Für die deutsche Industrie ist die Sache ziemlich klar: Die Handelsnation Deutschland müsse sich an einer Marine-Mission in der Straße von Hormus beteiligen, findet BDI-Präsident Dieter Kempf. Es sei ja mit einem defensiven Einsatz zu rechnen, um am Persischen Golf internationales Recht zu sichern.
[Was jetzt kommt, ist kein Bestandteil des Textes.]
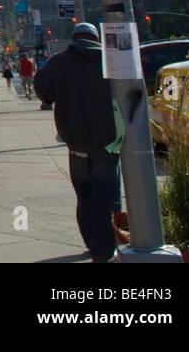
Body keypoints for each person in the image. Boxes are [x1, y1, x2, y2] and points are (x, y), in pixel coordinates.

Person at [35, 23, 125, 263]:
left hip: (75, 144)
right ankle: (104, 250)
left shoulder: (58, 62)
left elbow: (43, 93)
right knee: (107, 197)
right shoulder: (111, 60)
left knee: (84, 196)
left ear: (73, 39)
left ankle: (92, 241)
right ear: (96, 38)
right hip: (108, 142)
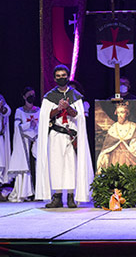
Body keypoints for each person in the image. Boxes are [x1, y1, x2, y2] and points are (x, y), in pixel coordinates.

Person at [35, 64, 93, 208]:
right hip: (56, 135)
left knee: (71, 165)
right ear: (55, 78)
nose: (61, 78)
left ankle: (71, 196)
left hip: (70, 136)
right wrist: (58, 108)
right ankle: (57, 197)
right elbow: (45, 116)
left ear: (68, 77)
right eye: (58, 76)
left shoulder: (75, 96)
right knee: (56, 165)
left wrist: (68, 107)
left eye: (63, 75)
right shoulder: (50, 97)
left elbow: (79, 116)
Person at [96, 99, 136, 174]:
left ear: (127, 113)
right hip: (114, 160)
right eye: (118, 113)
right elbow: (106, 148)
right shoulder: (113, 128)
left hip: (131, 160)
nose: (120, 115)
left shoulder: (135, 128)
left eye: (122, 112)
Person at [8, 86, 39, 201]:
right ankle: (26, 192)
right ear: (24, 96)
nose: (32, 97)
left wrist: (36, 127)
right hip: (24, 142)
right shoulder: (19, 111)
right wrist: (28, 125)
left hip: (36, 141)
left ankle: (38, 192)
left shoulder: (39, 110)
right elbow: (17, 127)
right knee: (27, 166)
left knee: (36, 166)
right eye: (29, 95)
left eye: (33, 95)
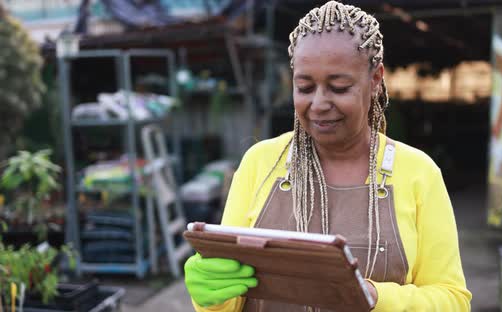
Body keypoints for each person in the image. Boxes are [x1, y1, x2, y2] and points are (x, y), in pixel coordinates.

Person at [184, 2, 472, 311]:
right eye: (305, 87)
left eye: (339, 87)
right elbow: (230, 299)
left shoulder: (417, 173)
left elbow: (453, 300)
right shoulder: (261, 163)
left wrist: (374, 297)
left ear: (375, 80)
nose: (319, 103)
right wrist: (212, 297)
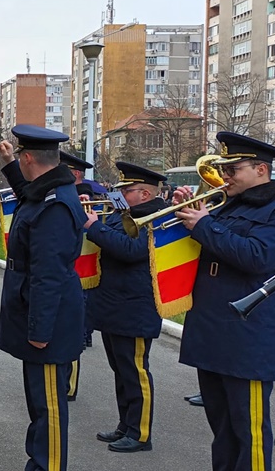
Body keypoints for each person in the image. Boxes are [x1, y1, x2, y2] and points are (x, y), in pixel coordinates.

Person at [172, 131, 275, 471]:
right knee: (222, 427)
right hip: (213, 326)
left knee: (249, 430)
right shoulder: (228, 205)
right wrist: (187, 212)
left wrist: (204, 225)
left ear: (261, 169)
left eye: (233, 170)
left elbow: (258, 257)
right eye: (223, 169)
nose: (224, 176)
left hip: (249, 333)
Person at [0, 125, 86, 471]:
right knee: (39, 404)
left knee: (48, 408)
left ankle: (48, 466)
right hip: (40, 316)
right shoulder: (47, 191)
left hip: (50, 324)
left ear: (29, 158)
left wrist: (39, 331)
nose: (20, 159)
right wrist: (8, 164)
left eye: (20, 156)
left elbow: (49, 275)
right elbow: (26, 194)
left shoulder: (55, 205)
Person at [83, 162, 168, 453]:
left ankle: (140, 433)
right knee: (120, 370)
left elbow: (132, 251)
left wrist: (94, 227)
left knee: (135, 372)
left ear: (145, 194)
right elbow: (111, 239)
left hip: (136, 306)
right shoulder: (125, 215)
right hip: (115, 304)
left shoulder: (156, 217)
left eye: (126, 190)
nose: (119, 194)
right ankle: (126, 424)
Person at [56, 151, 96, 401]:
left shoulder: (86, 197)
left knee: (72, 331)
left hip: (80, 270)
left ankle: (69, 386)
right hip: (65, 268)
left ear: (76, 175)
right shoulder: (63, 193)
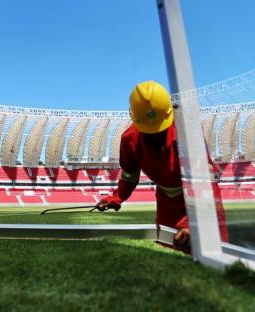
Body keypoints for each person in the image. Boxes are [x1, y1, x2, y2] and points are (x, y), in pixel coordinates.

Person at [97, 80, 227, 253]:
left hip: (201, 197)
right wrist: (116, 197)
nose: (155, 134)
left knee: (216, 251)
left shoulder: (187, 130)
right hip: (167, 201)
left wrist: (193, 221)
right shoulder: (129, 140)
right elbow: (129, 175)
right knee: (169, 252)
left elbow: (205, 179)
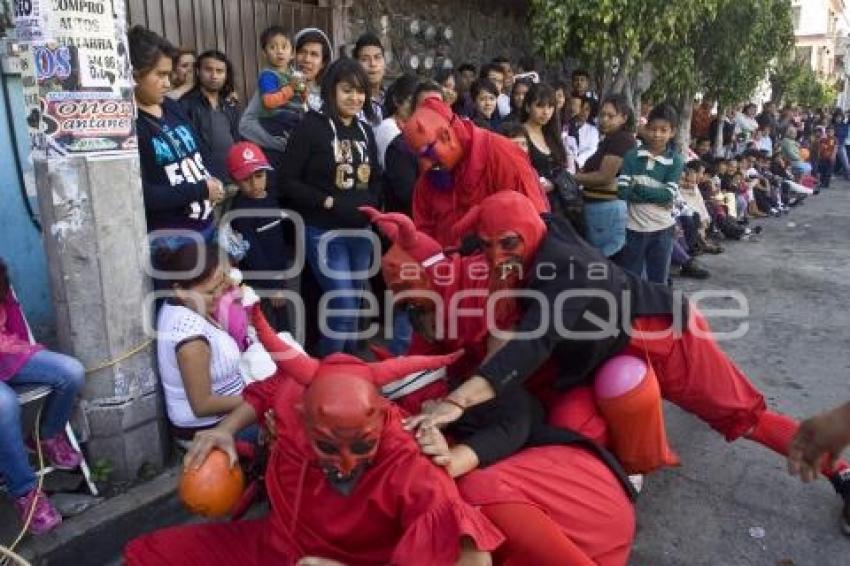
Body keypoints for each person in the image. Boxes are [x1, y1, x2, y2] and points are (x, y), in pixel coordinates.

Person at [403, 190, 850, 539]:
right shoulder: (537, 226)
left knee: (740, 415)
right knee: (568, 419)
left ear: (527, 235)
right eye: (488, 246)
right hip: (597, 350)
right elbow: (483, 241)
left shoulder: (567, 269)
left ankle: (841, 471)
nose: (497, 257)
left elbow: (532, 343)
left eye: (507, 245)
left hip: (656, 335)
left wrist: (458, 402)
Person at [125, 309, 501, 565]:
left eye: (361, 445)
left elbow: (472, 556)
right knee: (146, 553)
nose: (347, 464)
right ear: (303, 416)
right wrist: (223, 431)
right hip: (275, 546)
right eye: (328, 446)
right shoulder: (292, 398)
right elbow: (265, 392)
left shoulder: (406, 455)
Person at [278, 58, 381, 355]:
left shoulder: (365, 130)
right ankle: (325, 369)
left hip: (361, 232)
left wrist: (371, 204)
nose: (355, 98)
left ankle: (347, 369)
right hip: (324, 232)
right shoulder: (311, 127)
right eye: (347, 90)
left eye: (360, 91)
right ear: (331, 90)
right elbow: (287, 181)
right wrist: (328, 201)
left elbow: (376, 177)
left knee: (355, 303)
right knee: (343, 304)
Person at [1, 258, 85, 535]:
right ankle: (25, 493)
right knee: (4, 405)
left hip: (6, 350)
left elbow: (13, 318)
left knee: (70, 372)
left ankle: (46, 436)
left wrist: (29, 350)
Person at [402, 96, 549, 247]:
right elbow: (423, 236)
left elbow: (535, 228)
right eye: (419, 157)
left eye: (428, 154)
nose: (425, 166)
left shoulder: (503, 157)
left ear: (446, 136)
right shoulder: (429, 180)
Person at [153, 242, 256, 443]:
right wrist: (258, 399)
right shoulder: (190, 339)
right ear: (180, 290)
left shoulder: (186, 304)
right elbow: (202, 406)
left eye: (221, 285)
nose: (219, 295)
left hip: (233, 410)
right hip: (207, 429)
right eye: (210, 292)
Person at [130, 26, 224, 241]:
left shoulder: (171, 106)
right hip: (173, 238)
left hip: (207, 223)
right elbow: (145, 195)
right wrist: (201, 189)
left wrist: (214, 179)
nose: (168, 83)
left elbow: (200, 149)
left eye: (168, 74)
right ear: (134, 74)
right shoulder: (131, 126)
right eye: (160, 75)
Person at [240, 27, 333, 181]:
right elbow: (245, 126)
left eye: (314, 55)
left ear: (323, 62)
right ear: (293, 55)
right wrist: (287, 146)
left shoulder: (329, 95)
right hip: (276, 166)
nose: (307, 59)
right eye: (302, 52)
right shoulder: (275, 84)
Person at [225, 142, 293, 332]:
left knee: (284, 330)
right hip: (259, 284)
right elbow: (253, 254)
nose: (255, 184)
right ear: (235, 180)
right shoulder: (240, 211)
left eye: (259, 176)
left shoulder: (271, 198)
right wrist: (272, 286)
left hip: (279, 277)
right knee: (267, 332)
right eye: (246, 179)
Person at [617, 103, 683, 284]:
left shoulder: (675, 161)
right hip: (633, 229)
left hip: (662, 230)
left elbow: (668, 195)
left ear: (673, 132)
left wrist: (637, 188)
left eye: (664, 130)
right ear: (646, 128)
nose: (657, 134)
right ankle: (633, 312)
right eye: (653, 129)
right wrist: (656, 194)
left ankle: (656, 312)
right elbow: (622, 191)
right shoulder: (632, 156)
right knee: (632, 280)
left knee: (658, 281)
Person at [575, 94, 636, 259]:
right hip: (601, 209)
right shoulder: (610, 139)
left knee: (604, 261)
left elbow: (604, 176)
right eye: (602, 115)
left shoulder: (622, 140)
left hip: (607, 210)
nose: (604, 119)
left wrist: (571, 178)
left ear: (624, 117)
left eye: (611, 116)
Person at [180, 50, 241, 191]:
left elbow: (237, 141)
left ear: (226, 75)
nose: (214, 76)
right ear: (198, 71)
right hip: (206, 184)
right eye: (208, 70)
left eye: (220, 71)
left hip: (233, 180)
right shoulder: (186, 105)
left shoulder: (229, 106)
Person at [520, 83, 567, 213]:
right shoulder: (518, 134)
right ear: (528, 107)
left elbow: (562, 168)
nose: (546, 112)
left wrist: (554, 183)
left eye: (550, 106)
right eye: (540, 106)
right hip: (530, 206)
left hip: (557, 206)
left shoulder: (551, 134)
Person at [373, 74, 418, 169]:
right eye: (410, 102)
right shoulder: (387, 128)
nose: (415, 108)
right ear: (396, 100)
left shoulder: (412, 127)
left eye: (418, 102)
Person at [353, 32, 386, 124]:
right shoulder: (352, 102)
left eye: (377, 57)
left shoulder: (393, 99)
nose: (372, 64)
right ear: (355, 65)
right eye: (365, 59)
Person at [569, 94, 600, 168]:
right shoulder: (567, 125)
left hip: (583, 166)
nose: (583, 111)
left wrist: (577, 161)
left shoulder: (593, 131)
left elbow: (592, 150)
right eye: (581, 108)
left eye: (587, 109)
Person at [817, 124, 838, 190]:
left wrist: (833, 155)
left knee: (828, 171)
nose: (830, 133)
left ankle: (826, 184)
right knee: (823, 170)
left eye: (831, 131)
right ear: (826, 132)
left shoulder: (834, 139)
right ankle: (822, 182)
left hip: (830, 158)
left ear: (834, 132)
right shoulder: (823, 139)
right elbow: (820, 147)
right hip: (823, 157)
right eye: (828, 131)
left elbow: (835, 147)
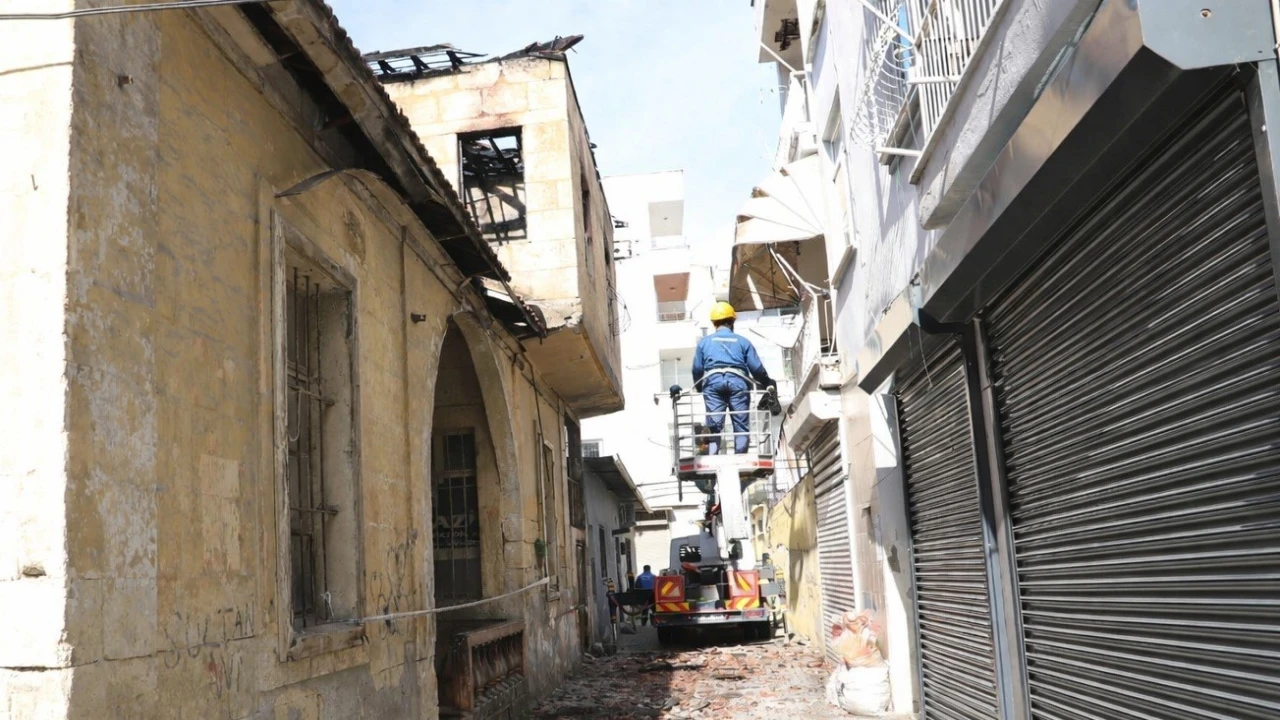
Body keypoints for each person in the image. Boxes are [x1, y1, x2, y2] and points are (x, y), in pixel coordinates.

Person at [692, 302, 776, 454]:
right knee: (740, 425)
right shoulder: (743, 342)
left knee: (714, 425)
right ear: (732, 321)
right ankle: (740, 456)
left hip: (713, 383)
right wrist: (767, 383)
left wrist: (699, 387)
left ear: (714, 323)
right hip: (738, 383)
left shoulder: (704, 343)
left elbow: (697, 369)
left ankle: (711, 456)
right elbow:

Leider ist dies eine ziemlich steile These. Denn in dem Konflikt, der zwischen den USA und Iran spätestens seit der einseitigen US-Aufkündigung des 2015 geschlossenen Atomvertrags tobt, wurde von beiden Seiten eine Eskalationsstufe nach der anderen gezündet. Wenn sich die Kontrahenten nicht bald besinnen, drohen militärische Auseinandersetzungen – unter Einbeziehung der Verbündeten.

Die Frage ist, ob die Festsetzung eines iranischen Tankers vor der britischen Exklave Gibraltar und eines britischen Tankers an der Küste des Iran eine militärische Intervention rechtfertigen. In beiden Fällen stehen Vorwürfe im Raum, die vom jeweiligen Gegenüber bestritten werden. In beiden Fällen stehen klare Beweise aus. Wahrscheinlich sind hier noch nicht alle diplomatischen Möglichkeiten ausgereizt worden.

Marine Mission braucht Mandat

Kriegsschiffe in die Region zu entsenden, ist jedenfalls gefährlicher als an einer Tankstelle neben der Zapfsäule zu rauchen. Allerdings ist es auch nicht akzeptabel, wenn sich Mächte wie der Iran anschicken, in einer der weltweit wichtigsten Seefahrt-Straßen als Polizist den Verkehr regeln zu wollen. Wenn also doch eine marine Mission notwendig wird, sollte sie ein entsprechendes Mandat besitzen – am besten das der Vereinten Nationen.

Doch davon sind wir weit entfernt. Deshalb ist es gut, dass die Bundesregierung eine europäische Mission schon aus Solidarität mit den Briten nicht grundsätzlich ausschließt, sich ansonsten jedoch zurückhält. Denn das Ende einer Mission in der Straße von Hormus wäre nicht absehbar.